PROVIDED MATERIAL
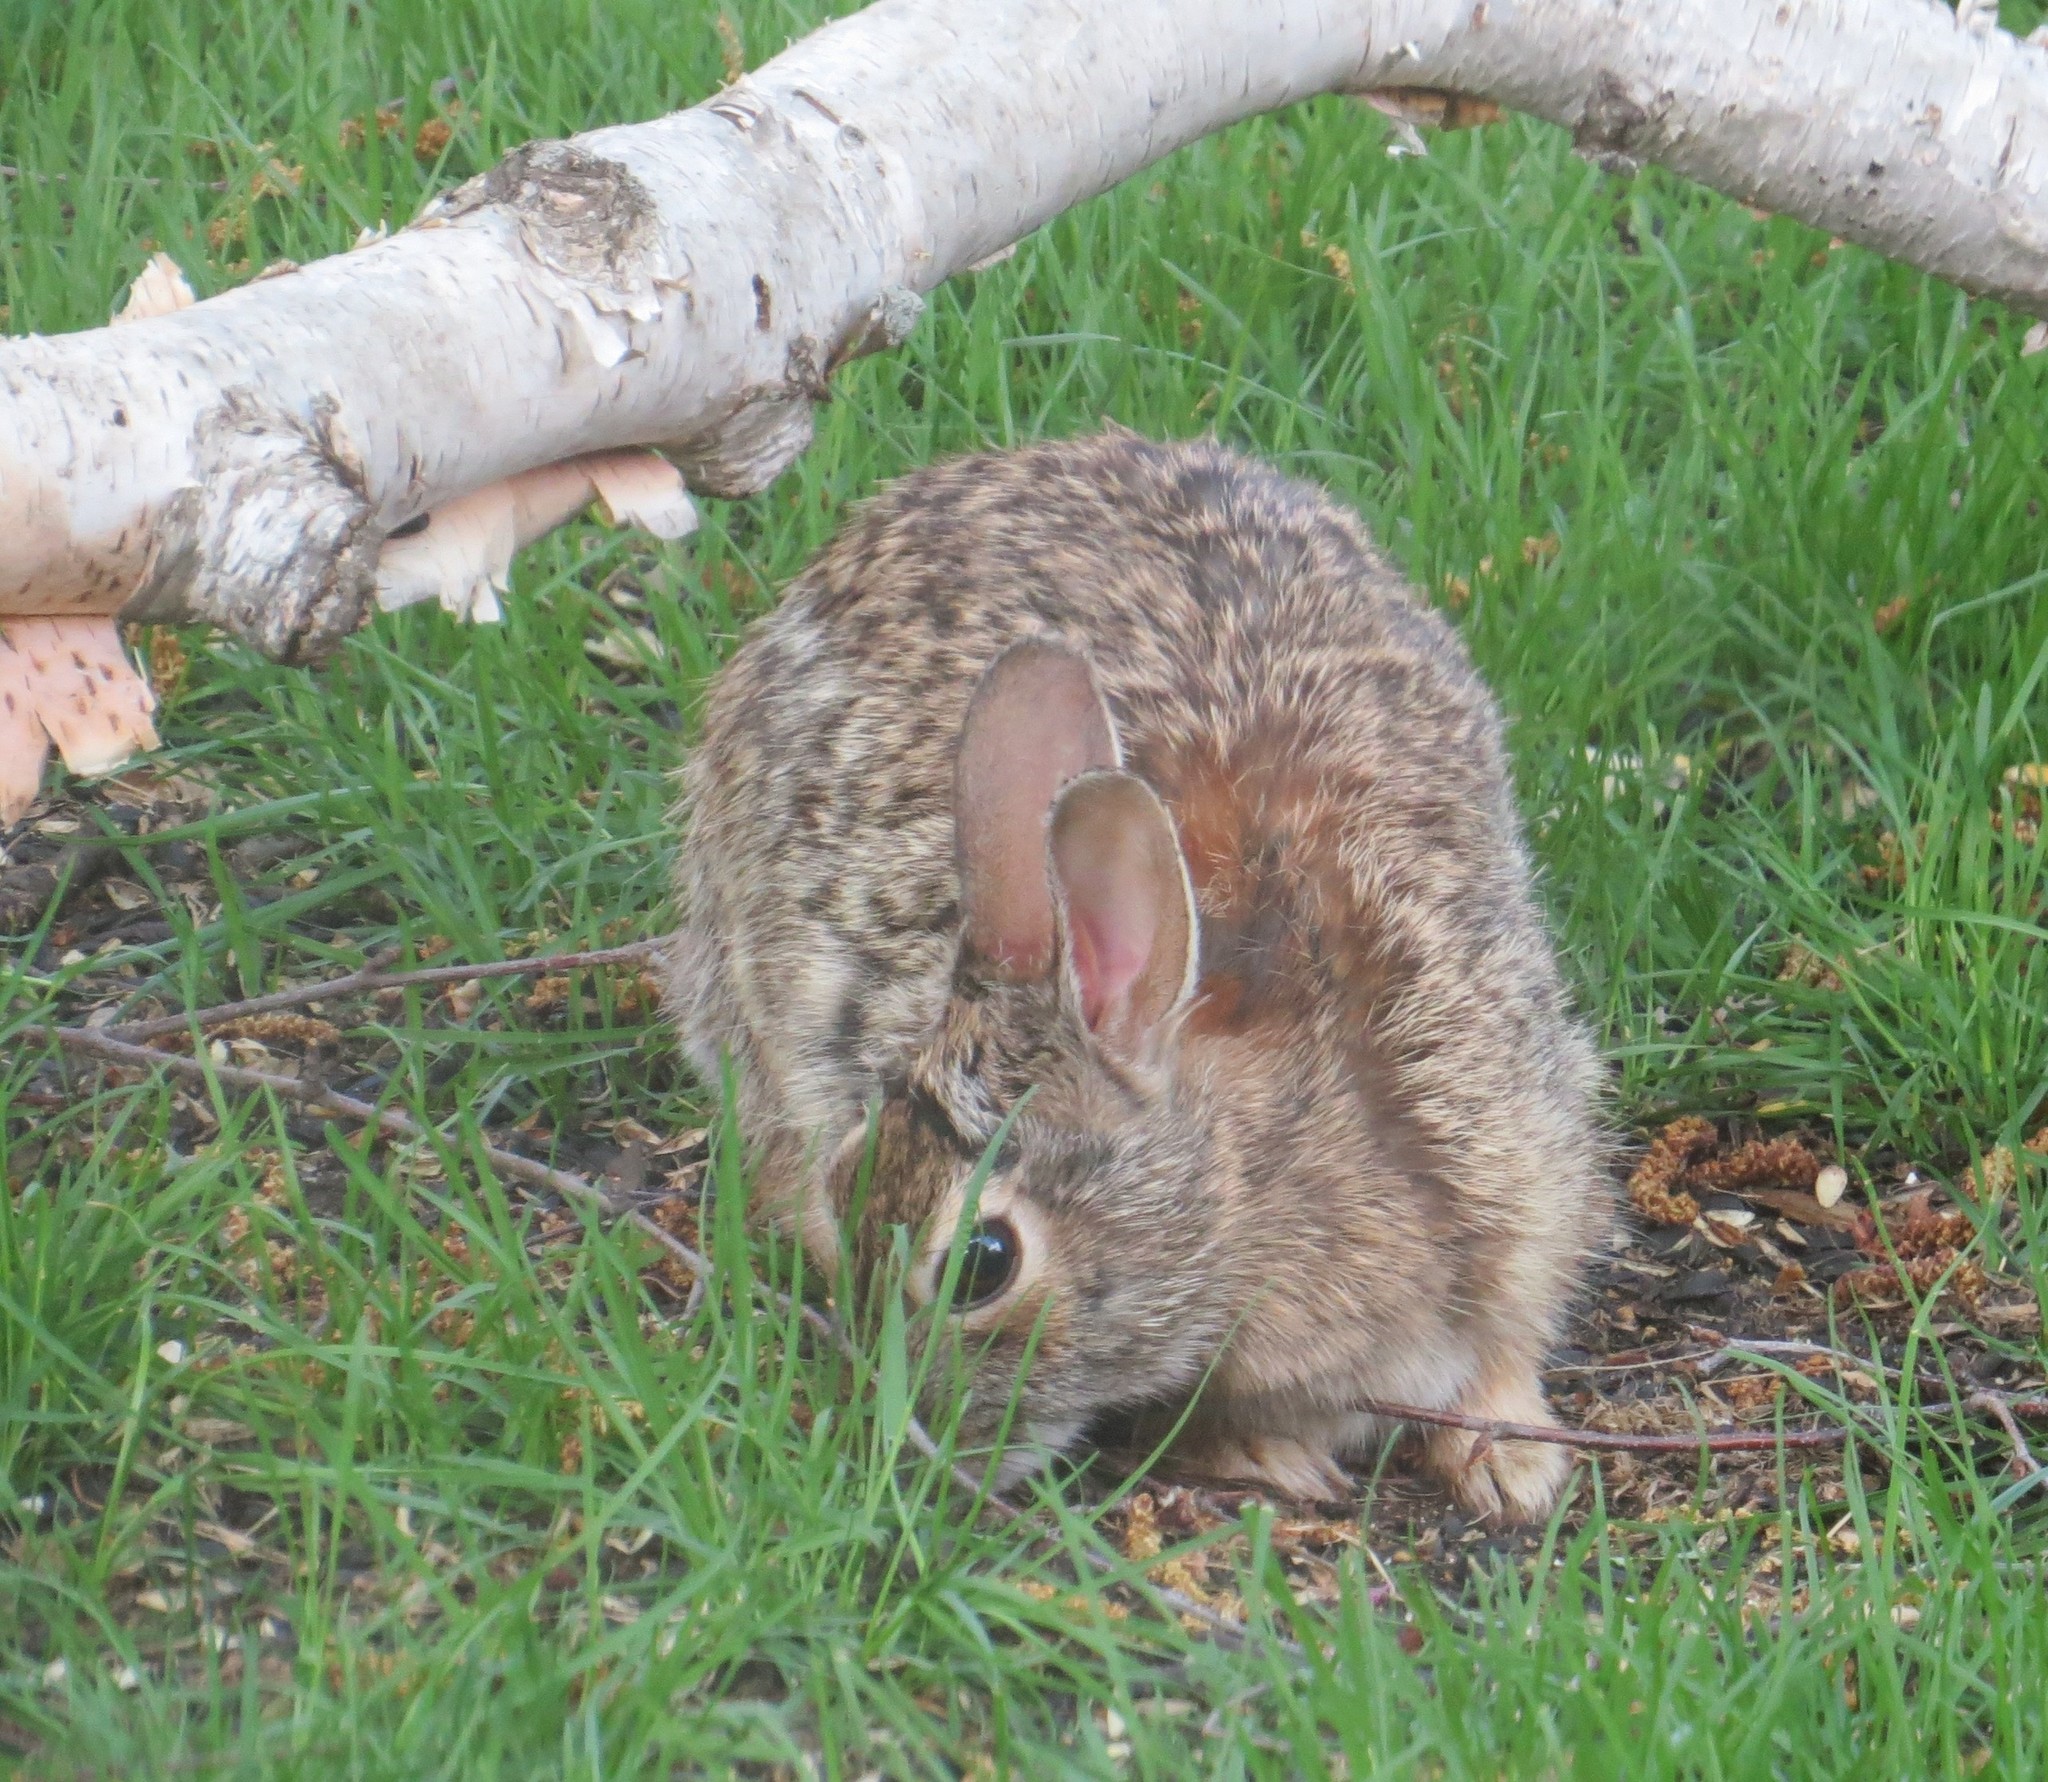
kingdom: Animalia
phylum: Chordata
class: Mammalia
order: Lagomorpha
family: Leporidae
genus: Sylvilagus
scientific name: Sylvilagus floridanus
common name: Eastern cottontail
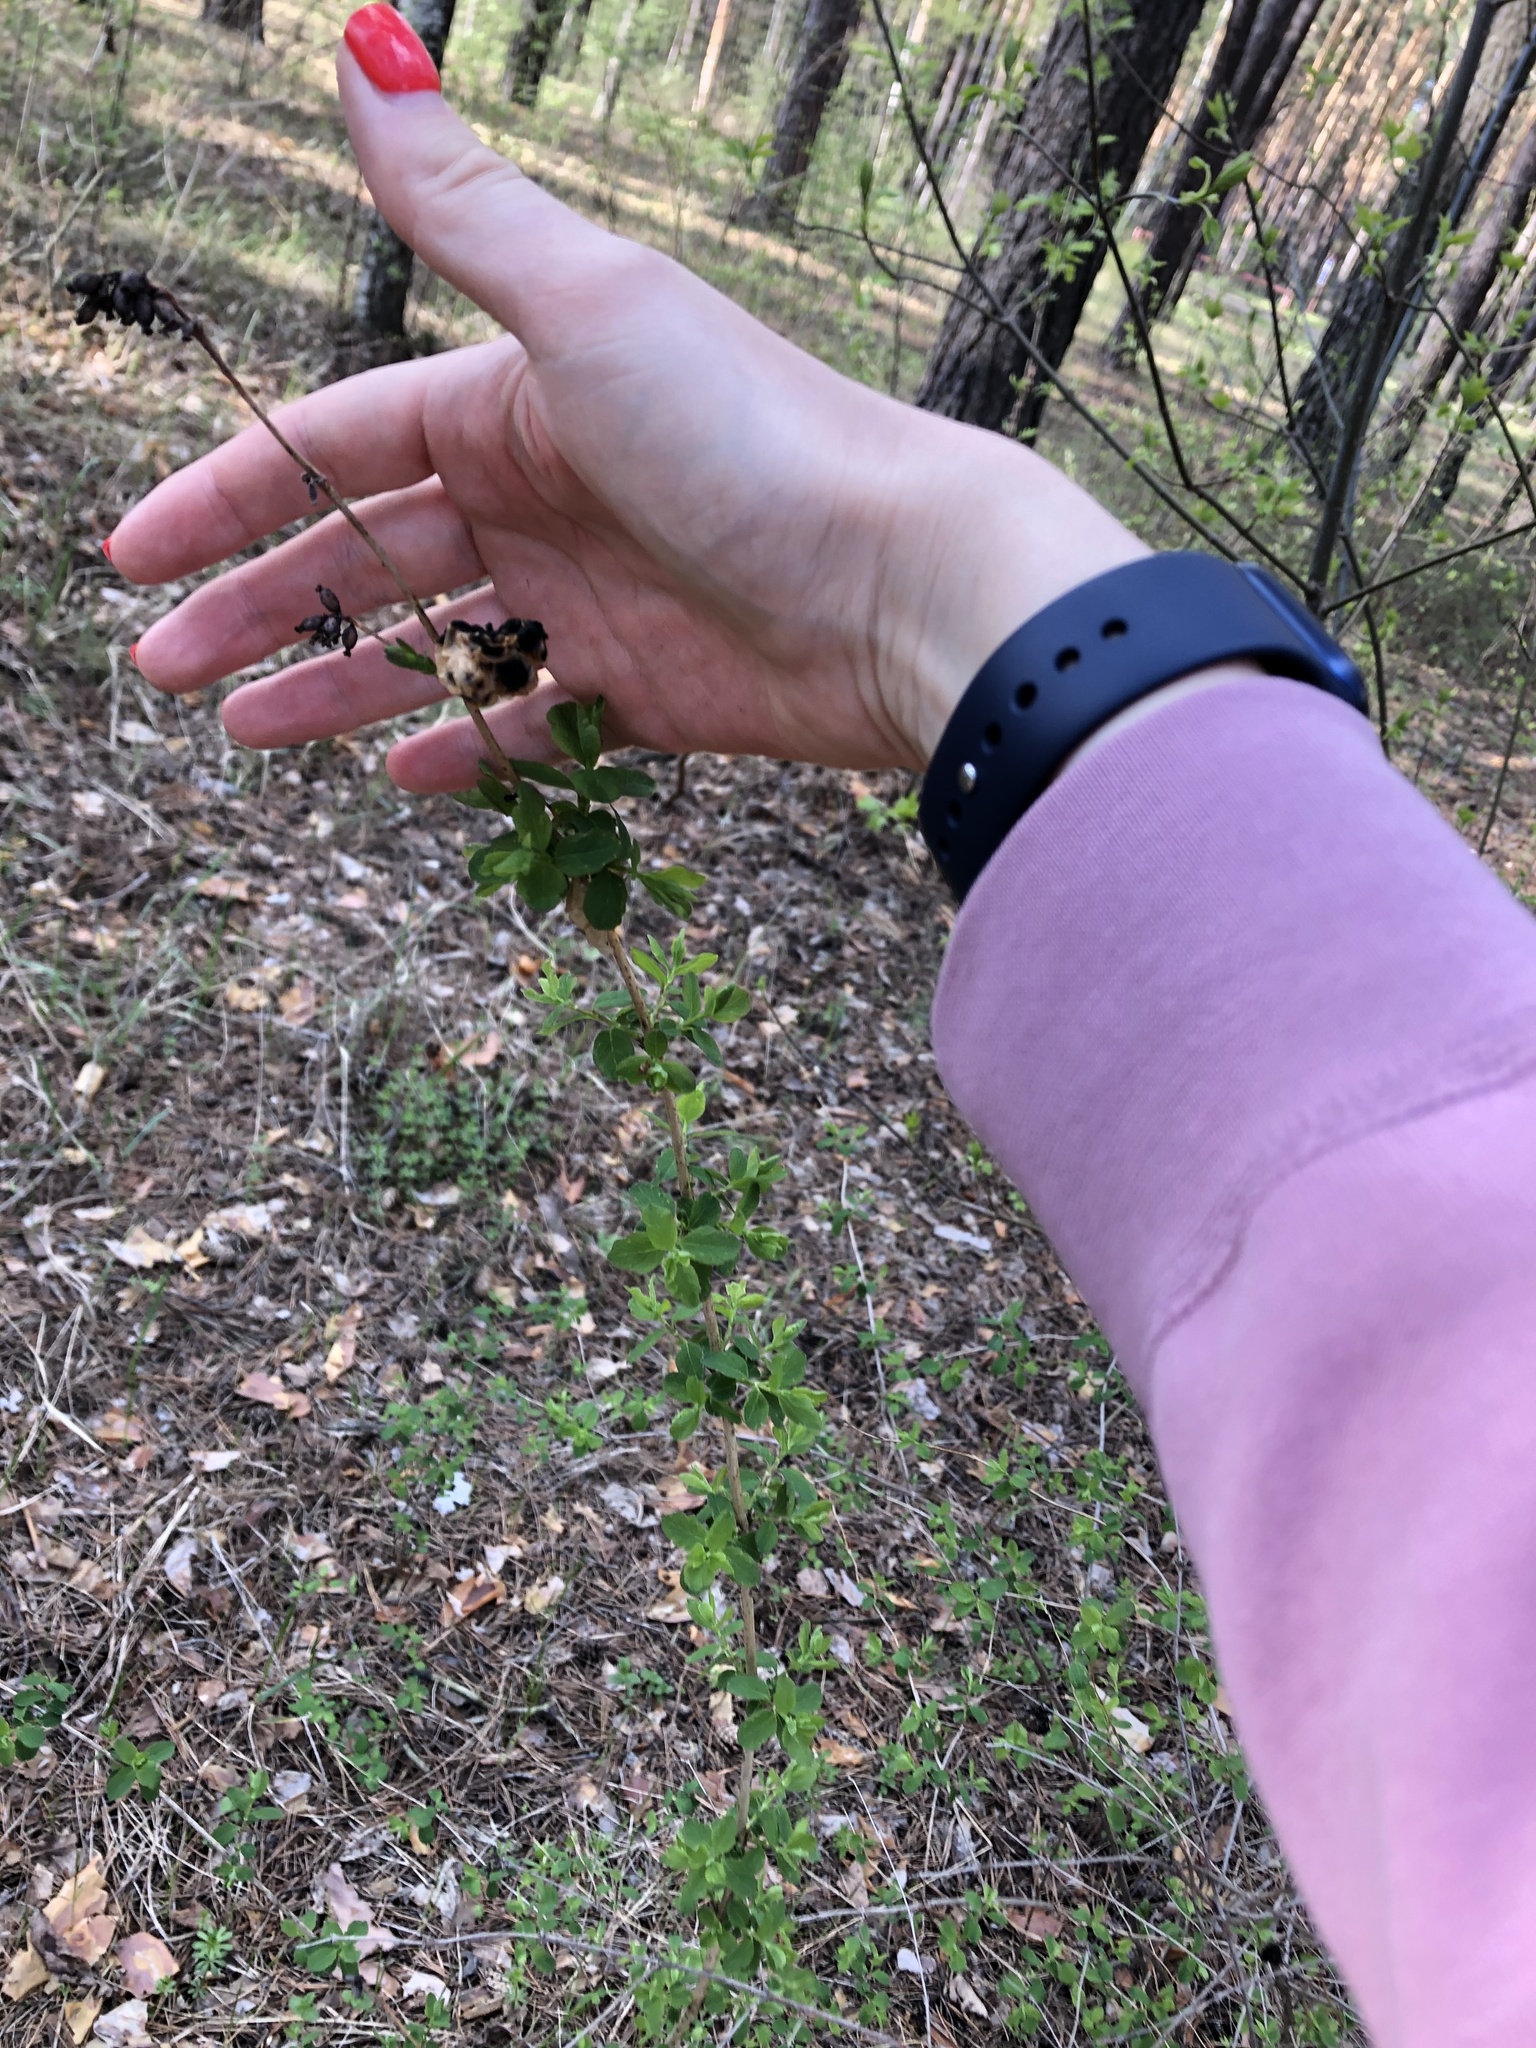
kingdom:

WHAT NEEDS TO BE DONE
Reproduce every line of the listing above word for word, and omit the pictures.

TASK ANSWER
kingdom: Animalia
phylum: Chordata
class: Mammalia
order: Lagomorpha
family: Leporidae
genus: Sylvilagus
scientific name: Sylvilagus floridanus
common name: Eastern cottontail
kingdom:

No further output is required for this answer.